There is a missing data in the text of the problem (found on internet):
"with force constant k=450N/m"

a) the maximum speed of the glider

The total mechanical energy of the mass-spring system is constant, and it is given by the sum of the potential and kinetic energy:
 $E=U+K= \frac{1}{2}kx^2 + \frac{1}{2} mv^2$
where
k is the spring constant
x is the displacement of the glider with respect to the spring equilibrium position
m is the glider mass
v is the speed of the glider at position x

When the glider crosses the equilibrium position, x=0 and the potential energy is zero, so the mechanical energy is just kinetic energy and the speed of the glider is maximum:
 $E=K_{max} = \frac{1}{2}mv_{max}^2$
Vice-versa, when the glider is at maximum displacement (x=A, where A is the amplitude of the motion), its speed is zero (v=0), therefore the kinetic energy is zero and the mechanical energy is just potential energy:
 $E=U_{max}= \frac{1}{2}k A^2$

Since the mechanical energy must be conserved, we can write
 $\frac{1}{2}mv_{max}^2 = \frac{1}{2}kA^2$
from which we find the maximum speed
 $v_{max}= \sqrt{ \frac{kA^2}{m} }= \sqrt{ \frac{(450 N/m)(0.040 m)^2}{0.500 kg} }= 1.2 m/s$

b) the speed of the glider when it is at x= -0.015m

We can still use the conservation of energy to solve this part.
The total mechanical energy is:
 $E=K_{max}= \frac{1}{2}mv_{max}^2= 0.36 J$

At x=-0.015 m, there are both potential and kinetic energy.
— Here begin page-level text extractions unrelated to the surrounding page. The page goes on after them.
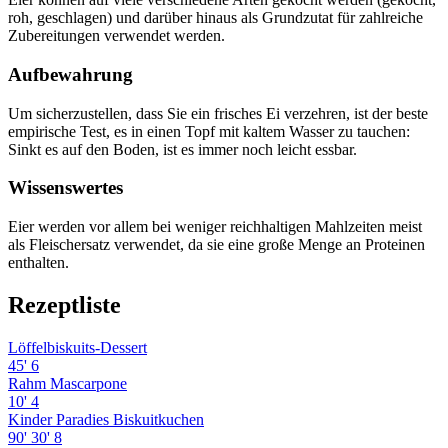
roh, geschlagen) und darüber hinaus als Grundzutat für zahlreiche
Zubereitungen verwendet werden.
Aufbewahrung
Um sicherzustellen, dass Sie ein frisches Ei verzehren, ist der beste
empirische Test, es in einen Topf mit kaltem Wasser zu tauchen:
Sinkt es auf den Boden, ist es immer noch leicht essbar.
Wissenswertes
Eier werden vor allem bei weniger reichhaltigen Mahlzeiten meist
als Fleischersatz verwendet, da sie eine große Menge an Proteinen
enthalten.
Rezeptliste
Löffelbiskuits-Dessert
45'
6
Rahm Mascarpone
10'
4
Kinder Paradies Biskuitkuchen
90'
30'
8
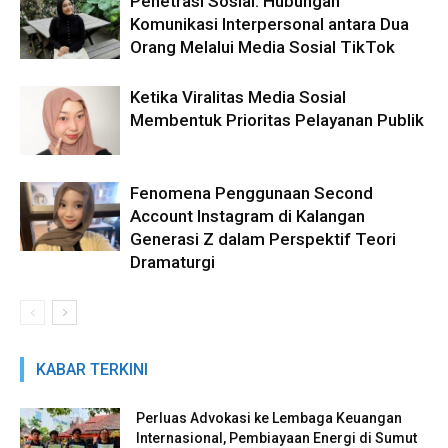
Penetrasi Sosial: Hubungan
Komunikasi Interpersonal antara Dua
Orang Melalui Media Sosial TikTok
Ketika Viralitas Media Sosial
Membentuk Prioritas Pelayanan Publik
Fenomena Penggunaan Second
Account Instagram di Kalangan
Generasi Z dalam Perspektif Teori
Dramaturgi
KABAR TERKINI
Perluas Advokasi ke Lembaga Keuangan
Internasional, Pembiayaan Energi di Sumut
The potential energy is
 $U= \frac{1}{2}kx^2 = \frac{1}{2}(450 N/m)(-0.015 m)^2=0.05 J$
And since
 $E=U+K$
we find the kinetic energy when the glider is at this position:
 $K=E-U=0.36 J - 0.05 J = 0.31 J$
And then we can find the corresponding velocity:
 $K= \frac{1}{2}mv^2$
$v= \sqrt{ \frac{2K}{m} }= \sqrt{ \frac{2 \cdot 0.31 J}{0.500 kg} }=1.11 m/s$

c) the magnitude of the maximum acceleration of the glider;

For a simple harmonic motion, the magnitude of the maximum acceleration is given by
$a_{max} = \omega^2 A$
where $\omega= \sqrt{ \frac{k}{m} }$ is the angular frequency, and A is the amplitude.
The angular frequency is:
$\omega = \sqrt{ \frac{450 N/m}{0.500 kg} }=30 rad/s$
and so the maximum acceleration is
$a_{max} = \omega^2 A = (30 rad/s)^2 (0.040 m) =36 m/s^2$

d) the acceleration of the glider at x= -0.015m

For a simple harmonic motion, the acceleration is given by
 $a(t)=\omega^2 x(t)$
where x(t) is the position of the mass-spring system. If we substitute x(t)=-0.015 m, we find
 $a=(30 rad/s)^2 (-0.015 m)=-13.5 m/s^2$

e) the total mechanical energy of the glider at any point in its motion. 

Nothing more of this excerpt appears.